=== Task statement ===
Reproduce the entries shown below only from the line with "503 117 3.57" down to the line with "687 424 5.96", keeping both end lines and copying each one exactly.

=== Given data ===
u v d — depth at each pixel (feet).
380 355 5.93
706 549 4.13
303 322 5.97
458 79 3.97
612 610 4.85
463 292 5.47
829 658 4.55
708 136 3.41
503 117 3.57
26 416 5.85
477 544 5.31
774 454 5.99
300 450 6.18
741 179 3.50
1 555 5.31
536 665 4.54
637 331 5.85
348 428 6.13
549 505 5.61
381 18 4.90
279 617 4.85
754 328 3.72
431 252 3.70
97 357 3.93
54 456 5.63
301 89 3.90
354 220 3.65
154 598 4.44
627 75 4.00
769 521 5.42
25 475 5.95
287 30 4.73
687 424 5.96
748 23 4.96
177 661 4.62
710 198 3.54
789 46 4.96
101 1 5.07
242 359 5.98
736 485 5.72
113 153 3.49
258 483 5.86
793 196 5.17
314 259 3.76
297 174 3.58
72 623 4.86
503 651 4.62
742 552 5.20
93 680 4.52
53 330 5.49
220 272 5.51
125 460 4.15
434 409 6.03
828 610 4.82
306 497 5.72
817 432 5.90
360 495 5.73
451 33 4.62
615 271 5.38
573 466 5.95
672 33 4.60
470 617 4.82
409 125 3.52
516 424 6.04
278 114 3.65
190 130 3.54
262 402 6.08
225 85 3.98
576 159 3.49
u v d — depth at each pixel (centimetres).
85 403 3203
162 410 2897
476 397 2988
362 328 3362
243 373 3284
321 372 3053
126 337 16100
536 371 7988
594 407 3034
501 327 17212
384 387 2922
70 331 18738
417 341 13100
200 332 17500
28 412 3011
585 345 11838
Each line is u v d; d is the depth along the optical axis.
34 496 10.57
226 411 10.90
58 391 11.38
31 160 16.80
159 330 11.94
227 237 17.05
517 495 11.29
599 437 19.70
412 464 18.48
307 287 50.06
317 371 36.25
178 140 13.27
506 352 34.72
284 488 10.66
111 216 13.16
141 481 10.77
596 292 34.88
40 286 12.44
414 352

=== Your solution ===
503 117 3.57
26 416 5.85
477 544 5.31
774 454 5.99
300 450 6.18
741 179 3.50
1 555 5.31
536 665 4.54
637 331 5.85
348 428 6.13
549 505 5.61
381 18 4.90
279 617 4.85
754 328 3.72
431 252 3.70
97 357 3.93
54 456 5.63
301 89 3.90
354 220 3.65
154 598 4.44
627 75 4.00
769 521 5.42
25 475 5.95
287 30 4.73
687 424 5.96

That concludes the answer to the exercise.